> [Série d'exercices]
1. Recopiez mot pour mot le passage de l'article sur le design face à la violence armée compris entre «Design et architecture, des» et «et légales béantes.», bornes incluses.
2. Poursuivez la rédaction de l'article sur le design face à la violence armée à partir de sa dernière phrase.
##### Extrait fourni
Société / Monde

Design et architecture, des réponses miracles à la violence armée?

Temps de lecture : 10 min

Aux États-Unis, 2023 bat déjà des records de violence. Les efforts des designers et architectes paraissent bien chimériques face à des failles éducatives et légales béantes.

Face à la violence armée, le design tente de trouver des réponses. | Ludovic Roth Design Studio
Face à la violence armée, le design tente de trouver des réponses. | Ludovic Roth Design Studio

Sur le site internet du groupe de recherche indépendant Gun Violence Archive (GVA), une carte interactive des États-Unis est parsemée de pois rouges. Ceux-ci signalent le nombre record de morts par balle depuis le début de l'année, soit 7.056 en date du 2 mars 2023. Une pluie d'homicides, suicides ou accidents, et déjà une centaine de «mass shootings» –désignation attribuée par le Service de recherche du Congrès américain à tout incident faisant un minimum de quatre blessés ou morts. Depuis le 1er janvier, la violence armée a causé la mort de 37 enfants de moins de 11 ans et de 248 adolescents.

À la suite de chaque tuerie perpétrée au sein d'une école, la vente de cartables pare-balles monte en flèche. Et à chaque fois, un politicien se précipite pour épingler de prétendus problèmes de design qui auraient facilité la tâche du tireur: pas de vitres blindées, trop de portes, trop de points d'entrée et de sortie, trop de visibilité ou même trop d'arbres.

«Les tueries dans les écoles ne sont pas liées à des problématiques de design», tranche le consultant en architecture et ingénierie Justin R. Wolf. «Le problème, ce sont les armes et la remarquable facilité avec laquelle on peut se les procurer en toute légalité dans ce pays –point final.»

Il s'agace cependant de voir la respectée organisation des professionnels de l'architecture, l'AIA (American Institute of Architects), «jouer le jeu de l'extrême droite» en proposant des mesures pour sécuriser les établissements scolaires, à grand renfort de manifestes et de pétitions.

D'aucuns pourraient y lire une démarche opportuniste. Il faut dire que le marché est plein de promesses: quand elle a été la scène d'un drame insoutenable, une école est plus souvent détruite que conservée telle quelle. Avant d'être reconstruite, sous la férule de spécialistes de l'architecture.

Chaque tuerie profite au marché des sacs à dos pare-balles. | Reise Reise via Wikimedia Commons)

Dessine-moi une école

C'est le cas de l'école élémentaire de Sandy Hook dans le Connecticut, où 26 personnes, dont 20 élèves de CP, ont été assassinées le 14 décembre 2012. Repensée par Svigals + Partners, la nouvelle école a ouvert ses portes en 2016.
##########
##### Données fournies
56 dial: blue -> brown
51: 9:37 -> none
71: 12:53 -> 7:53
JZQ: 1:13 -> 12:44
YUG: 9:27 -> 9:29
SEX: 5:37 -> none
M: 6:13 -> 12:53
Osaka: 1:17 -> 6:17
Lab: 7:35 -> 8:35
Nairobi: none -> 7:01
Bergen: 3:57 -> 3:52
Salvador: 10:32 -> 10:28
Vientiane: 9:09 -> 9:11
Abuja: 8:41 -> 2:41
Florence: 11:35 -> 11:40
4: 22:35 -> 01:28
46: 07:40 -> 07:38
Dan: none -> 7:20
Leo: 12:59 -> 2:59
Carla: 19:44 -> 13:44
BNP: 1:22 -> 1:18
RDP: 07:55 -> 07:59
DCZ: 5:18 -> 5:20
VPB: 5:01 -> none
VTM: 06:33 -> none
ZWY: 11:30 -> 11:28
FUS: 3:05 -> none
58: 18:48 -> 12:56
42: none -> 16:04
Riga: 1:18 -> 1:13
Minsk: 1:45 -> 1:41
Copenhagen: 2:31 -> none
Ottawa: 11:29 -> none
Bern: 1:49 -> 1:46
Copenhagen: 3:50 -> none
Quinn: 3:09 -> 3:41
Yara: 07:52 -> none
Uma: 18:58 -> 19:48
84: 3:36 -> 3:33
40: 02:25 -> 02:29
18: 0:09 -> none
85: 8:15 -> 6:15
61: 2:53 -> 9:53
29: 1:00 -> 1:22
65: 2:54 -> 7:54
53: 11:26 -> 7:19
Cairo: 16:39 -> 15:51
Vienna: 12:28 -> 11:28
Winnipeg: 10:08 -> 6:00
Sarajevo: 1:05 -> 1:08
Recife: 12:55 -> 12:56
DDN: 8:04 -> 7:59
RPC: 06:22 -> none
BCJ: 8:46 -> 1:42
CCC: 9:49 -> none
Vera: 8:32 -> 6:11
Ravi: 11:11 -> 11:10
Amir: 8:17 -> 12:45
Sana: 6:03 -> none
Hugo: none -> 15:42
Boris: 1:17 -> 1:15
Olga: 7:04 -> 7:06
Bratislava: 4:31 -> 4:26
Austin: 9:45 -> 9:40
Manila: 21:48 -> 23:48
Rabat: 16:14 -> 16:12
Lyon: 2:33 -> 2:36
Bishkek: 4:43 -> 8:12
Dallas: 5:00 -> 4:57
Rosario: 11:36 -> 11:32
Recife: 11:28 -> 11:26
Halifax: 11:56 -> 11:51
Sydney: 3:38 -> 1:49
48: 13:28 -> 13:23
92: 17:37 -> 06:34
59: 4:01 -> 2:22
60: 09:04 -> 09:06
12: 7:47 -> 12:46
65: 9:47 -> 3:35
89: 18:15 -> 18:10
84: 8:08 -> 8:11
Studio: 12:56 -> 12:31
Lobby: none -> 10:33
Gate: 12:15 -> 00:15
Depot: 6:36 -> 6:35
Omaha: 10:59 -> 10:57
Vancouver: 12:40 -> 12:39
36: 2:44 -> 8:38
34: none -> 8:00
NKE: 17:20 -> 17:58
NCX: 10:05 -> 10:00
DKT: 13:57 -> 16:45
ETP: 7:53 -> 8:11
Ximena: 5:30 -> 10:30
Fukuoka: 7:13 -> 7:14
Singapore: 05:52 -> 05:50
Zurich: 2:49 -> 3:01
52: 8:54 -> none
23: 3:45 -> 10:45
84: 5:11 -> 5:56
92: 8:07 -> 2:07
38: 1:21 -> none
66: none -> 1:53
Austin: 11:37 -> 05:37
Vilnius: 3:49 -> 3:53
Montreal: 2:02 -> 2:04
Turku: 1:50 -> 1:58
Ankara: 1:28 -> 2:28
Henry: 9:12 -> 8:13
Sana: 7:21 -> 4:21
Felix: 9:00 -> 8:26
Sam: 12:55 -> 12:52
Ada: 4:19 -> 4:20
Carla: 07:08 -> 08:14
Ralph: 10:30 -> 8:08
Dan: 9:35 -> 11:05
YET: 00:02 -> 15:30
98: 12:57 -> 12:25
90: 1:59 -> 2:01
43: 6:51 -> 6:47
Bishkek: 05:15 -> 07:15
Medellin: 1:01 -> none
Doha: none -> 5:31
##########
> [Les réponses]
1.
Design et architecture, des réponses miracles à la violence armée?

Temps de lecture : 10 min

Aux États-Unis, 2023 bat déjà des records de violence. Les efforts des designers et architectes paraissent bien chimériques face à des failles éducatives et légales béantes.

2.
Au programme: système de fermeture connecté à un bouton de verrouillage centralisé sur chaque porte, uniquement trois points d'accès à l'établissement, salles de classe éloignées de l'entrée pour faciliter l'extraction des élèves, fenêtres blindées. Mais ça n'a rien d'une prison, insiste l'architecte principal: les éléments décoratifs ludiques (courbes ondulées, emploi de couleurs vives, recoins-cabanes) feraient presque oublier les caméras.

«Nous devons revenir à la question de savoir si le design peut améliorer la situation. La réponse évidente est non.»
Aaron Betsky, critique de design et directeur d'une école d'architecture

D'autres écoles hyper-sécurisées ont depuis vu le jour aux États-Unis, pas toutes aussi joyeuses –certaines sont aussi avenantes qu'un bunker. On peine à imaginer des élèves s'épanouir dans ce milieu quasi carcéral.

Mais rares sont les établissements qui ont les moyens de s'équiper ainsi. À titre d'exemple, la nouvelle école de Sandy Hook a coûté 50 millions de dollars (soit plus de 47 millions d'euros). Les vitres sont dix fois plus chères que celles habituellement employées. La moyenne d'âge des écoles américaines étant de 44 ans, elles sont nombreuses à nécessiter un sérieux rafraîchissement –et les quartiers défavorisés abritent souvent les écoles les moins bien loties.

Less is more

Dans les écoles de design américaines, le sujet est incontournable: la violence armée est une réalité de ce quotidien que les futurs designers œuvrent à nous rendre plus simple et agréable. Hors de question, pour autant, d'assumer la responsabilité qu'on voudrait faire endosser à la communauté du design et de l'architecture.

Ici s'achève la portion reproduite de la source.